In the microsomal fraction isolated from rat incisor odontoblasts, the influence of several inhibitors on p-nitrophenyl phosphatase activity (p-NPPase) was demonstrated at pH 10.3 and compared with the influence at pH 8.8. The inhibiting effect of EDTA on the p-NPPase activity was reversed by equimolar concentrations of Zn2+. The inhibitory effect of three diphosphonates, ethane-1-hydroxydiphosphonate (EHDP), methanediphosphonate (MDP), and dichloromethanediphosphonate (Cl2MDP) was equal to that of a chelating agent. Tetramisole and levamisole exerted an inhibitory effect that was different from the complexing type. L-Cystein, but not L-ascorbic acid, inhibited p-NPPase activity with a maximum inhibitory effect at pH 10.5.

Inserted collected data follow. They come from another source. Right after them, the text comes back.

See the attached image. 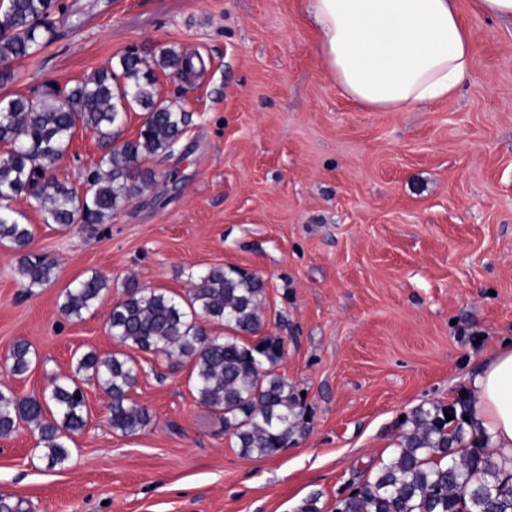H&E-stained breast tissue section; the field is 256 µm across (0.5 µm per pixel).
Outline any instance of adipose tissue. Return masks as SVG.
Here are the masks:
<instances>
[{"mask_svg": "<svg viewBox=\"0 0 512 512\" xmlns=\"http://www.w3.org/2000/svg\"><path fill=\"white\" fill-rule=\"evenodd\" d=\"M317 50L337 88L377 112L453 96L473 68V37L457 0H308ZM474 418L490 455L512 460V344L475 377Z\"/></svg>", "mask_w": 512, "mask_h": 512, "instance_id": "obj_1", "label": "adipose tissue"}]
</instances>
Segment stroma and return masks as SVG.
Masks as SVG:
<instances>
[{
  "label": "stroma",
  "instance_id": "obj_1",
  "mask_svg": "<svg viewBox=\"0 0 512 512\" xmlns=\"http://www.w3.org/2000/svg\"><path fill=\"white\" fill-rule=\"evenodd\" d=\"M63 2L53 42L16 60L0 94L70 87L131 48L174 47L198 66L157 71V97L193 122L171 156L143 161L155 185L105 223L63 230L31 198L12 201L31 251L58 266L26 290L0 246V383L37 396L80 353L122 352L139 364L130 398L153 420L113 432L87 382L64 468L46 469L28 427L0 439V500L18 512H336L393 454L403 417L453 404L512 338V23L458 0L478 41L469 79L448 100L375 112L329 76L306 0ZM111 147L77 131L57 177L82 186ZM213 266L263 278L264 330L287 350L277 372L304 394L305 433L267 459L244 456L197 400L190 362L108 329L128 281L183 297ZM94 272L108 290L66 319L65 288ZM20 341L35 361L15 376Z\"/></svg>",
  "mask_w": 512,
  "mask_h": 512
}]
</instances>
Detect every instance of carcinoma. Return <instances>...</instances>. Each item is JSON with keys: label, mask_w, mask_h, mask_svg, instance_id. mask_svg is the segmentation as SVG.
I'll list each match as a JSON object with an SVG mask.
<instances>
[{"label": "carcinoma", "mask_w": 512, "mask_h": 512, "mask_svg": "<svg viewBox=\"0 0 512 512\" xmlns=\"http://www.w3.org/2000/svg\"><path fill=\"white\" fill-rule=\"evenodd\" d=\"M62 12L60 0H4L1 84L12 79L14 61L50 44L55 30L48 19ZM157 67L182 77L194 70V63L174 47L157 53L130 49L117 65L72 87L51 84L32 97H0V145L6 146L0 153V244L20 252L15 273L25 288L50 284L57 264L29 251L32 230L14 216L13 199L33 198L63 229L102 224L135 191L155 183L154 171L140 169V161L171 154L192 124L193 113L157 100ZM135 109L144 112L136 138L117 141L118 129ZM80 128L112 140V149L86 176L82 194L54 174ZM108 287L98 273L73 281L64 291L60 312L82 319ZM265 295V283L256 274L212 267L196 277L182 300L162 289L129 284L108 318L120 343L192 362L198 400L222 411L224 427L242 454L257 459L275 456L307 424L301 395L276 373L286 355L284 339L262 333ZM204 318L224 322L229 335L210 337L201 324ZM9 360L11 374L26 373L33 362L30 345L17 343ZM81 374L95 380L110 399L113 431L134 435L151 424L148 409L130 401L138 379L135 361L123 353L89 351L77 357L76 376L54 378L39 397H20L0 384V438L12 436L24 422L38 433L46 468L62 466L70 456L69 442L87 423ZM448 413L453 415L449 422ZM471 414L466 396L448 407L419 406L405 420L394 454L337 512H512V467L484 452L483 433Z\"/></svg>", "instance_id": "carcinoma-1"}]
</instances>
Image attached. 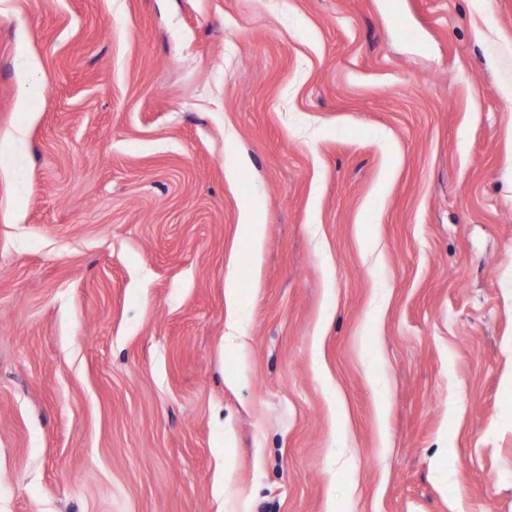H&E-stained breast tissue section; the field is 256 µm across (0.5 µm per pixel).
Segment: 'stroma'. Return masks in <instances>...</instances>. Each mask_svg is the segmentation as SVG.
Returning a JSON list of instances; mask_svg holds the SVG:
<instances>
[{
  "mask_svg": "<svg viewBox=\"0 0 512 512\" xmlns=\"http://www.w3.org/2000/svg\"><path fill=\"white\" fill-rule=\"evenodd\" d=\"M508 86L512 0H0V512H512Z\"/></svg>",
  "mask_w": 512,
  "mask_h": 512,
  "instance_id": "stroma-1",
  "label": "stroma"
}]
</instances>
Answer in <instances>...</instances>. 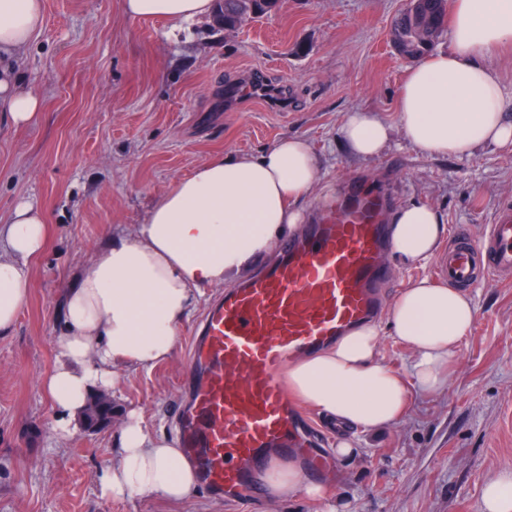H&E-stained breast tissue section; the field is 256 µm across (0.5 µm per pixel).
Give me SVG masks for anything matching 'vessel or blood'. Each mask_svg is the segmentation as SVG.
I'll return each mask as SVG.
<instances>
[{"instance_id":"obj_1","label":"vessel or blood","mask_w":512,"mask_h":512,"mask_svg":"<svg viewBox=\"0 0 512 512\" xmlns=\"http://www.w3.org/2000/svg\"><path fill=\"white\" fill-rule=\"evenodd\" d=\"M386 191L350 183L343 200L281 242L250 279L214 301L190 338L192 374L177 415L184 456L210 495L260 497L258 470L303 458L321 475L318 449L303 447L302 420L284 389L283 370L377 317L391 279ZM437 275L468 287L512 276V209L485 237L456 232Z\"/></svg>"}]
</instances>
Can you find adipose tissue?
I'll return each mask as SVG.
<instances>
[{
	"label": "adipose tissue",
	"instance_id": "ef3b65f1",
	"mask_svg": "<svg viewBox=\"0 0 512 512\" xmlns=\"http://www.w3.org/2000/svg\"><path fill=\"white\" fill-rule=\"evenodd\" d=\"M133 20L162 18L180 25L213 14L214 0H122ZM448 50L415 60L399 89L396 125L370 109L349 111L341 126L352 157L380 155L393 131L421 153L456 159L480 148H512V87L496 68L500 48L512 45V0H449ZM44 26L43 0H0V121L28 125L41 101L22 86L17 66ZM306 140L285 137L257 154L214 156L180 178L148 209L141 223L112 236L74 277L63 301V334L53 371L42 381L54 410L52 433H74L88 398L109 391L122 365L152 369L172 356L178 330L203 289L239 280L273 251L285 228L302 222L298 207L319 179ZM445 226L436 209L412 202L392 217L395 256L425 263L440 250ZM45 242V225L31 202H18L0 225V337L11 335L29 294L30 261ZM476 309L470 293L420 280L389 310L393 336L411 352L418 391L439 392L448 365L470 332ZM288 389L326 419L381 433L404 413V381L381 360L380 327L355 328L288 371ZM102 496L157 493L189 500L198 475L179 448L128 416L115 437ZM268 501L304 484L296 462L279 461L260 476Z\"/></svg>",
	"mask_w": 512,
	"mask_h": 512
}]
</instances>
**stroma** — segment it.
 <instances>
[{"label": "stroma", "instance_id": "obj_1", "mask_svg": "<svg viewBox=\"0 0 512 512\" xmlns=\"http://www.w3.org/2000/svg\"><path fill=\"white\" fill-rule=\"evenodd\" d=\"M405 3L280 0L233 33L209 16L176 34L168 21L126 18L121 0H44V27L19 69L41 113L23 128L0 124V224L27 199L47 227L30 261L28 300L13 334L0 338V512H326L327 501L303 493L226 503L200 489L181 504L99 493L128 411L173 436L186 399L188 338L220 289H206L188 314L169 361L119 368L107 429L55 439L41 384L59 353L63 294L77 271L214 155L305 138L321 161V181L301 205L309 218L355 178L384 188L393 208L434 206L450 235L464 227L480 237L512 206V149L433 158L397 135L368 161L344 150L339 130L349 109L396 121L410 61L388 32ZM256 71L266 93L226 95V85ZM470 292L476 319L444 389L410 390L401 420L381 434L356 433L351 457L337 459L327 446L320 483L341 512H483L485 482L512 471V281H479Z\"/></svg>", "mask_w": 512, "mask_h": 512}]
</instances>
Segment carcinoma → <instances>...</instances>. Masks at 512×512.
<instances>
[{"label": "carcinoma", "mask_w": 512, "mask_h": 512, "mask_svg": "<svg viewBox=\"0 0 512 512\" xmlns=\"http://www.w3.org/2000/svg\"><path fill=\"white\" fill-rule=\"evenodd\" d=\"M279 0H215L216 15L226 32H232L248 21H256L277 7ZM447 32V10L444 0H419L410 3L395 17L391 37L401 52L412 59L429 53ZM114 407L106 395L93 398L85 412L83 428L98 431L112 423Z\"/></svg>", "instance_id": "cac0c4a2"}]
</instances>
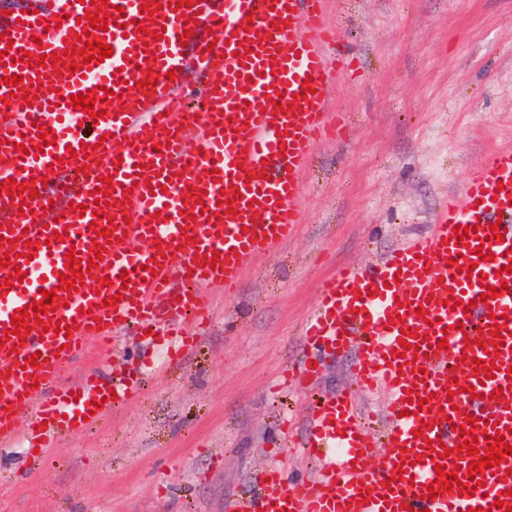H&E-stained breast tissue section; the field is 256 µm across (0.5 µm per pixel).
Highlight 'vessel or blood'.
<instances>
[{"label": "vessel or blood", "mask_w": 512, "mask_h": 512, "mask_svg": "<svg viewBox=\"0 0 512 512\" xmlns=\"http://www.w3.org/2000/svg\"><path fill=\"white\" fill-rule=\"evenodd\" d=\"M329 0H108L128 23L93 30L111 45L103 62L70 72L65 46H76L78 17L89 0H55L44 9L28 0L0 22V184L11 178L34 184L29 206L0 197V442L20 419L68 420L87 426L96 385L61 384L64 369L105 333L167 332V365L179 363L198 342L181 319H203L206 287L238 288L256 258L287 243L301 222V177L318 144L334 137L330 117L333 77L343 58L324 47L332 39ZM199 29L187 32L189 22ZM210 37H203L202 29ZM155 41H148V34ZM187 42H179V35ZM59 52L56 63L18 67L32 57ZM200 64L205 109L184 104L188 57ZM154 86H145L148 71ZM22 73L17 86L6 76ZM116 98L103 102L105 90ZM94 91L105 113L93 129L68 98ZM282 108H275V101ZM148 123L139 133V120ZM56 138L36 154L40 126ZM196 153L184 147L188 136ZM42 145V144H41ZM113 177L107 204L93 192L103 174ZM84 205L85 213L72 212ZM112 218L113 237L98 267L90 222ZM470 227L458 238L456 226ZM498 238H491L492 230ZM60 240H52L53 232ZM36 248H29V241ZM494 258L480 260L476 247ZM83 279L73 280L67 306L42 320L27 317L30 333L12 335L15 310L39 301L40 290L59 286L67 253ZM512 145L487 152L468 181L450 193L425 237L405 242L361 270L342 268L320 289L317 309L302 329L305 354L289 379L312 382L325 356L353 351V370L368 391H383L386 461L376 464L363 415L343 393L329 394L311 410L305 454L319 469L303 480L284 468L262 471L258 493L230 503L231 512H490L496 501L512 506V455L506 464L471 478L467 451L457 450L466 415L478 451L489 438L512 444ZM474 276H467V267ZM23 281H16L17 271ZM13 287H6V280ZM502 288L480 302L483 286ZM119 303H112V296ZM426 318H418V310ZM505 316V346L493 355L494 319ZM68 333L58 332V325ZM446 348H438L439 339ZM405 356L393 358L392 350ZM41 354L37 367L26 359ZM496 365L495 376L486 369ZM112 407L134 401L140 382L113 380ZM427 399L420 409L418 399ZM422 429L414 437V429ZM450 453L438 457L436 444ZM337 458L325 461V449ZM472 484L473 495L430 494L436 465Z\"/></svg>", "instance_id": "1"}]
</instances>
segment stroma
Segmentation results:
<instances>
[{
  "label": "stroma",
  "mask_w": 512,
  "mask_h": 512,
  "mask_svg": "<svg viewBox=\"0 0 512 512\" xmlns=\"http://www.w3.org/2000/svg\"><path fill=\"white\" fill-rule=\"evenodd\" d=\"M331 20L352 67L333 102L340 132L304 177L294 239L256 260L232 294L210 289V325L181 366L126 338L67 369L76 382L145 374L140 397L62 435L43 457L27 430L0 443V512H225L250 474L297 453L311 398L276 393L303 355L300 328L317 285L343 264L365 265L431 229L449 191L487 151L512 143V0H333ZM347 352L319 392L354 394L367 414L382 396L359 390ZM294 417L292 438L279 434Z\"/></svg>",
  "instance_id": "1"
}]
</instances>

在从大鼠切牙成牙本质细胞分离出的微粒体部分中,在pH 10.3条件下证明了几种抑制剂对对硝基苯磷酸酶活性(p-NPPase)的影响,并与pH 8.8时的影响进行了比较。等摩尔浓度的Zn2+可逆转EDTA对p-NPPase活性的抑制作用。三种双膦酸盐,即乙烷-1-羟基双膦酸盐(EHDP)、甲撑双膦酸盐(MDP)和二氯甲撑双膦酸盐(Cl2MDP)的抑制作用与螯合剂的抑制作用相当。四咪唑和左旋咪唑产生的抑制作用与络合类型不同。L-半胱氨酸而非L-抗坏血酸可抑制p-NPPase活性,在pH 10.5时具有最大抑制作用。